Problem a
In the passage about Misbah's retirement, which formats did he tell the PCB he would retire from after the world cup?

Passage provided
It was a very different atmosphere with players shouting during their workout in the background whilst Misbah politely shared his thoughts on quitting the game which he loves more than anything in his life.
The words which were first to come out of his tongue after a big sigh were: “Look, I’d been planning this for sometime now but I was waiting for the time to arrive. I brought it in PCB’s knowledge a week before that I will retire from T20Is and ODIs after the world cup and my decision was appreciated by the Chairman.”
Unlike most of the athletes who speak about their achievements on their retirement, he was quick to thank almighty, his family and fans for their unlimited support during his evolution from a kid to a well-known man he is now.
“First of all I would like to thank Allah that he bestowed me to be a player I am today and lead Pakistan for almost four years. I would thank PCB for trusting in my abilities for so long and even at tough times and maintained the continuity for all those years,” he added.
“My family supported me in thick and thin, fellow players, coaches, teachers, fans who all helped to come to this stage of my life. I’m happy that I’m at a stage where I’m taking the retirement’s decision myself and will hope that all this support will remain with me even in the world cup and we’ll try to deliver according to their expectations.”
He had received one of the fiercest criticisms on a Pakistani player in recent memory but yet he has always presented himself as a gentleman, answering critics with his bat and hardly complained against being subjected alone while others were spared.
Misbah stressed that he is departing gracefully without any fear of being dropped after the world cup.
“I’ve always played positively and faced challenges throughout my career. I would like to make it clear that I’m not running away as people think that there might be a looming axe on me after the world cup. Some people think that I don’t have confidence on myself or PCB but that it isn’t the matter and I’ve come to this decision without any threat,” he added.
“The biggest thing for me is cricket and it’s not easy at all to leave them game you love so much. But universally every beginning always has an end and that’s how it is. All the criticism, I had in my life never forced me to give up cricket. When your passion is cricket then things like that doesn’t matter.”

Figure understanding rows
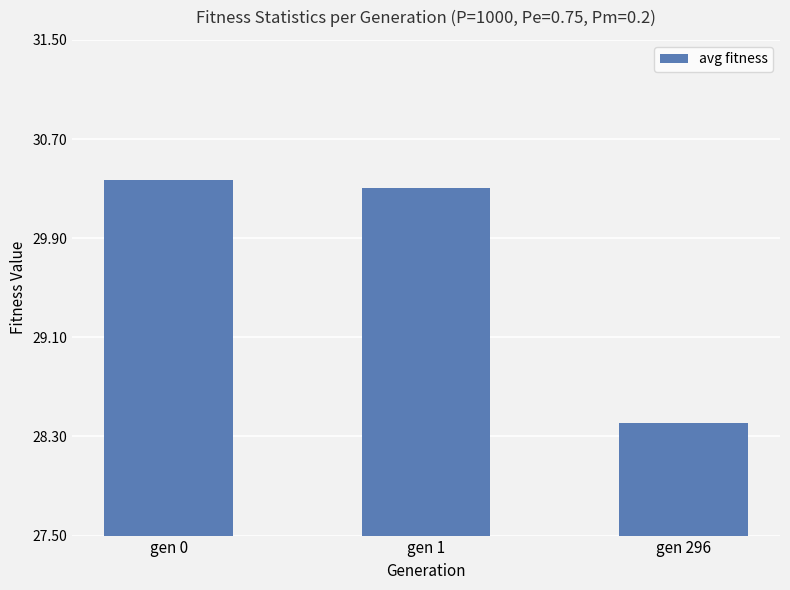

What is the difference between the maximum and minimum values?

2.0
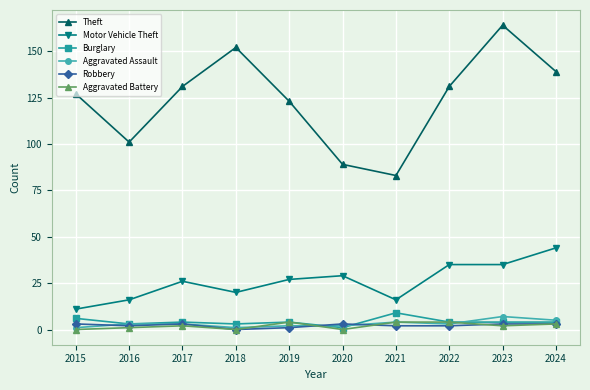

What is the value of the Motor Vehicle Theft point at the 5th from the left?

27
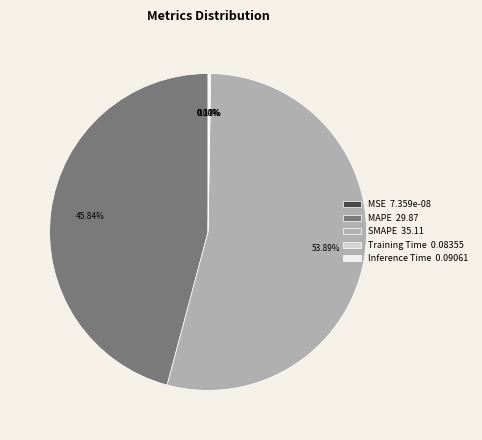

To the nearest percent, what is the average slice percentage?

20%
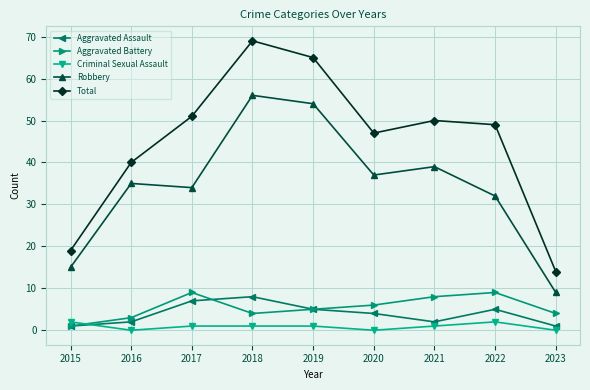

Rank the series at 2016 from highest to lowest value.

Total, Robbery, Aggravated Battery, Aggravated Assault, Criminal Sexual Assault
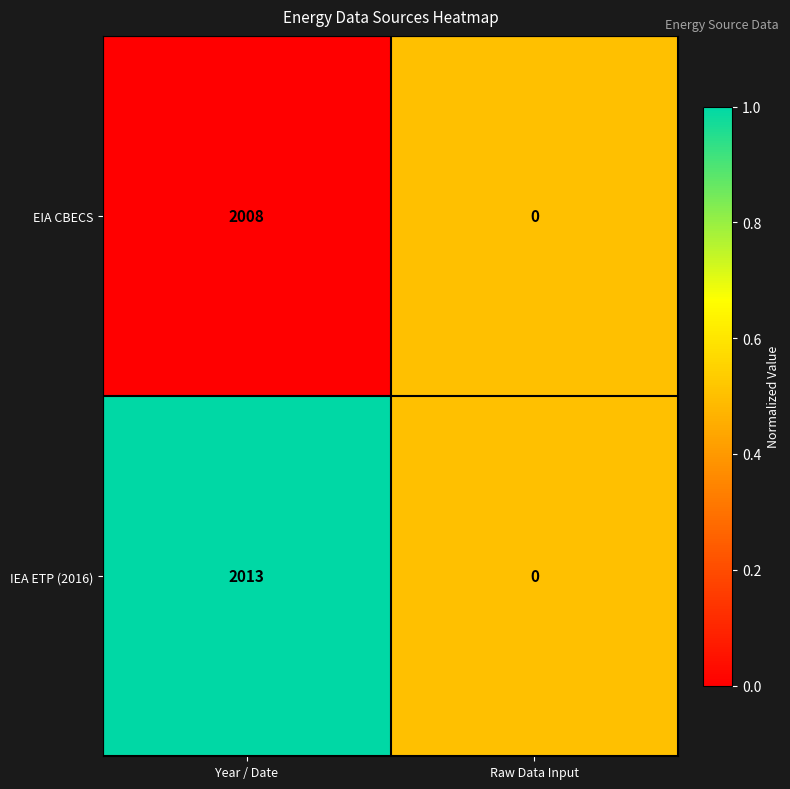

Which series has the widest spread of values?

IEA ETP (2016)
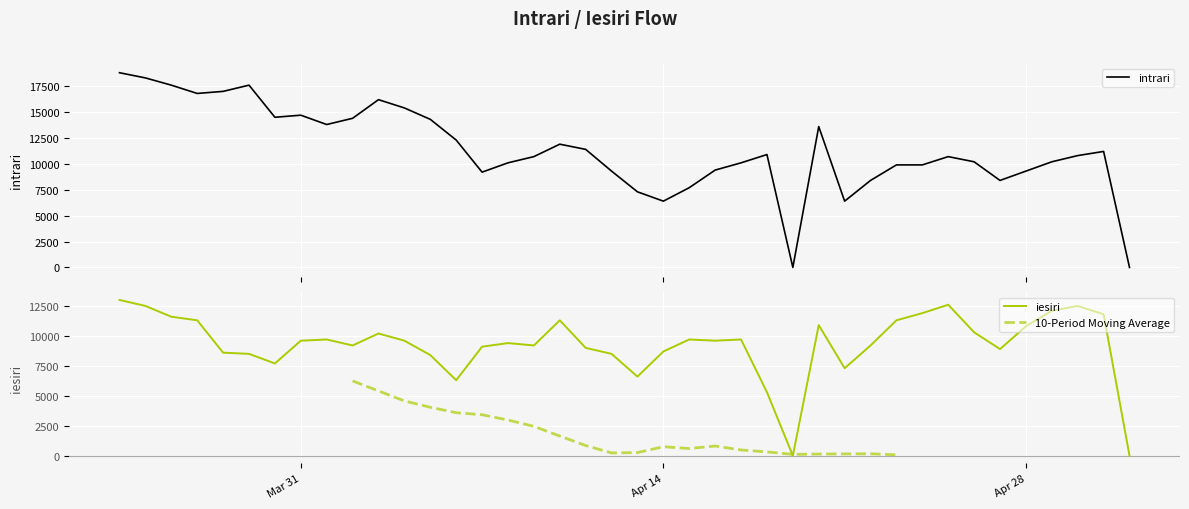

What is the maximum value for iesiri?

13000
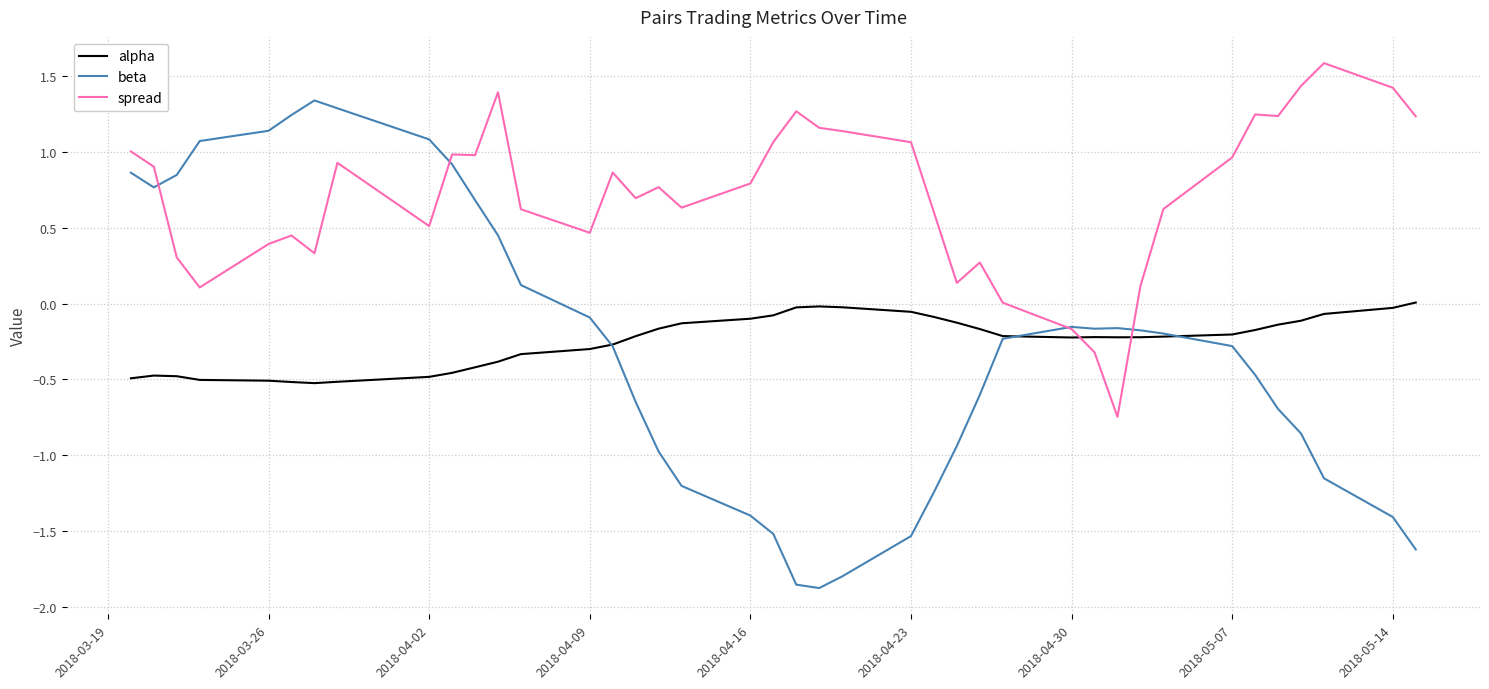

Rank the series by their maximum value, from highest to lowest.

spread, beta, alpha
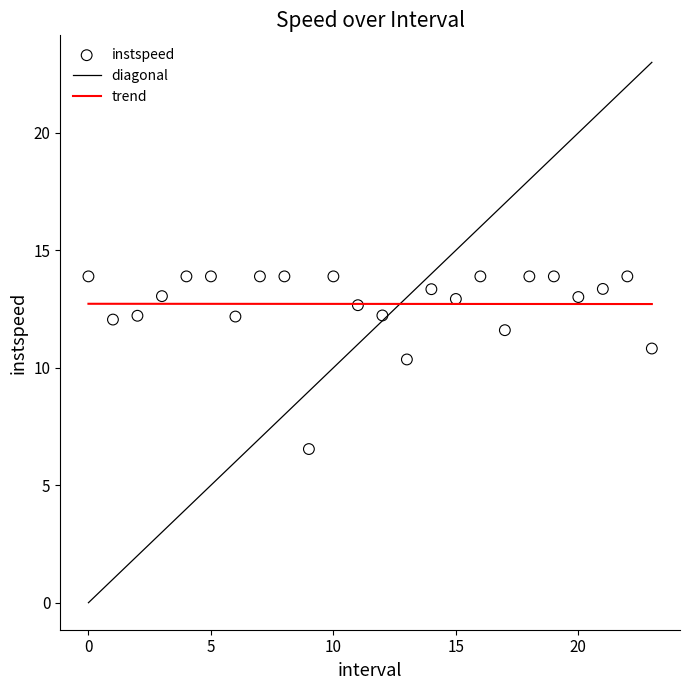

What is the range of Y values (max minus min)?

7.3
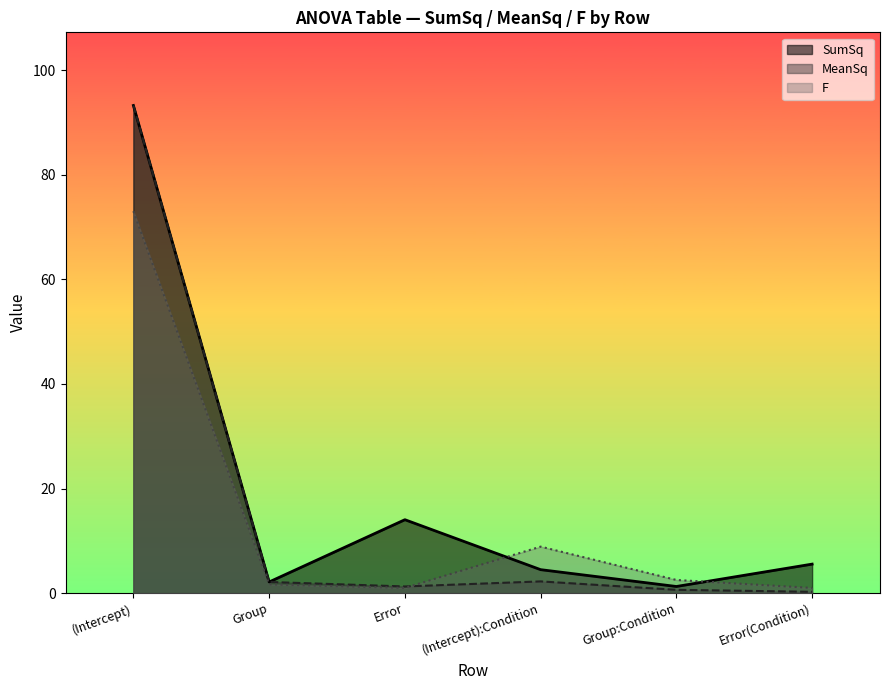

The value of F at (Intercept):Condition is 4.3. True or false?

False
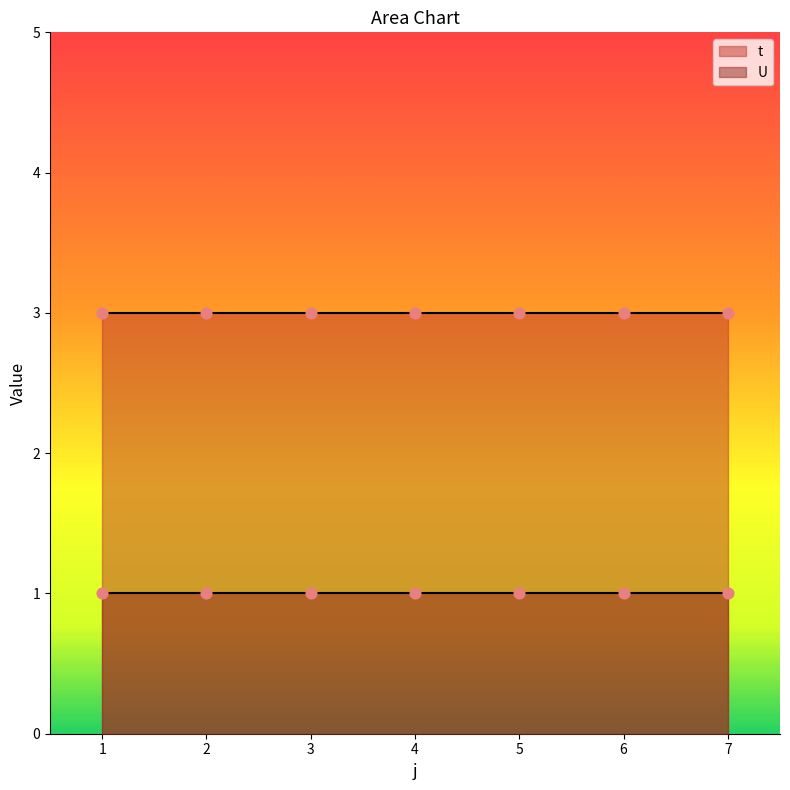

Which series reaches the minimum Y coordinate?

U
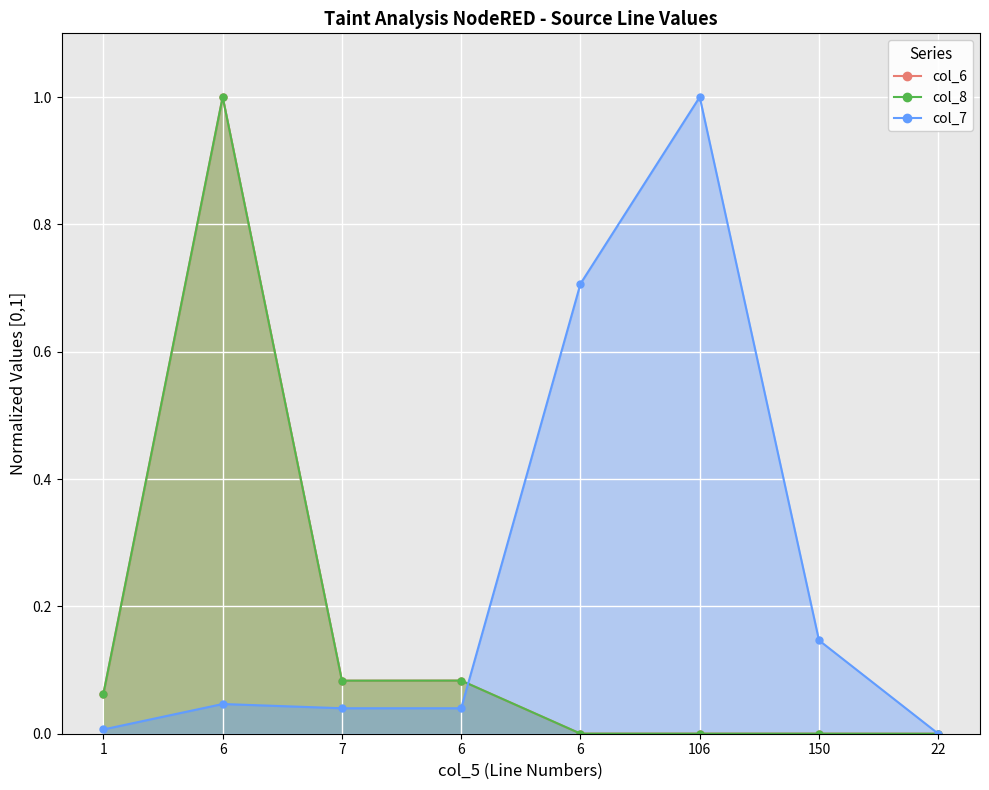

True or false: col_8 has a value of 1.0 at 6.

True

Problem b
Give the rows as a Markdown table with the columns Number and Line. Begin at the line that contains "The value of F" and stop at the end of the rows, skipping blank lines and leaving out the pictures.

Problem solution a
T20Is and ODIs.

Problem solution b
| Number | Line |
|---|---|
| 1 | The value of F at (Intercept):Condition is 4.3. True or false? |
| 2 | False |
| 3 | Which series reaches the minimum Y coordinate? |
| 4 | U |
| 5 | True or false: col_8 has a value of 1.0 at 6. |
| 6 | True |